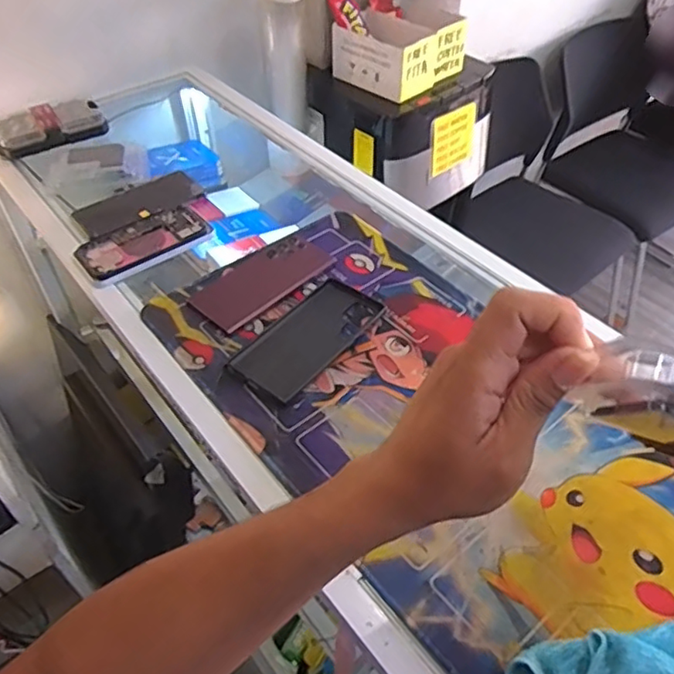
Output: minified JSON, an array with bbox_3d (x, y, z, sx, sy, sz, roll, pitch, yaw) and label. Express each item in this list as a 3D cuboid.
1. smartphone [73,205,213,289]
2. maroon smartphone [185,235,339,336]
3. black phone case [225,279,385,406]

---

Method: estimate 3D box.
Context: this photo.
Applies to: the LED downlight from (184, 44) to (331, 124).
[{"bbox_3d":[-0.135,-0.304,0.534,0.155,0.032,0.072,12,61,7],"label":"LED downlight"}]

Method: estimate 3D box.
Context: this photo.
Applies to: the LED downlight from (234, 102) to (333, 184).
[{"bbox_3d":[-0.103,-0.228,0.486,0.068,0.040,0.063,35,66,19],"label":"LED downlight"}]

---

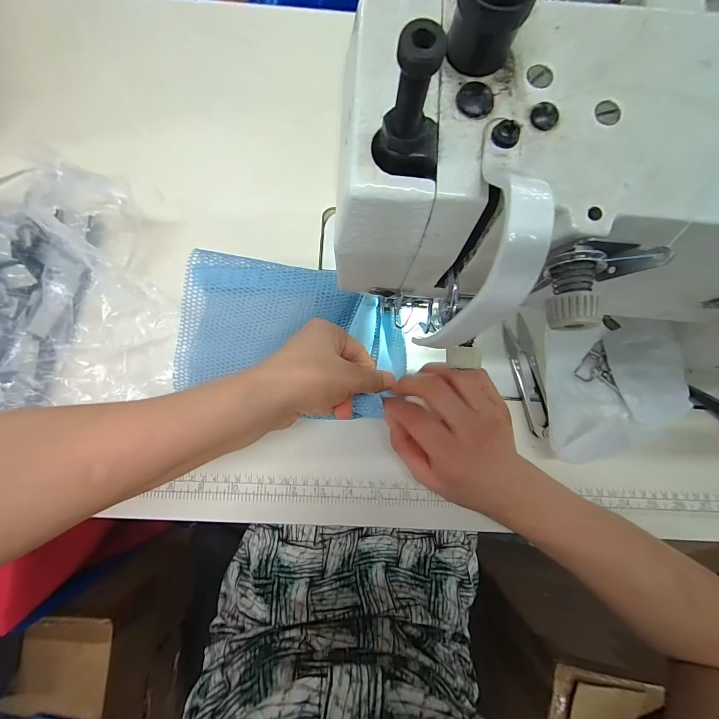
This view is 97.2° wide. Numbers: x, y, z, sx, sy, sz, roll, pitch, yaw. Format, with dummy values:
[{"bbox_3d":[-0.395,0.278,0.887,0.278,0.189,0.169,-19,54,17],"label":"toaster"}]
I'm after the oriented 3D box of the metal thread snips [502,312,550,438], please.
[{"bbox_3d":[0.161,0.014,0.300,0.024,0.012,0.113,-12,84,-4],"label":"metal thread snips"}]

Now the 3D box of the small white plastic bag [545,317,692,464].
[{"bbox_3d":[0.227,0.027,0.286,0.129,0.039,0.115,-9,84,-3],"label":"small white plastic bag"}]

**THE TASK**
Would you please copy exactly the part of the entries above that begins at the line containing "1. smartphone [73,205,213,289]" and ends at the line containing "3. black phone case [225,279,385,406]", both lines included?

**ANSWER BELOW**
1. smartphone [73,205,213,289]
2. maroon smartphone [185,235,339,336]
3. black phone case [225,279,385,406]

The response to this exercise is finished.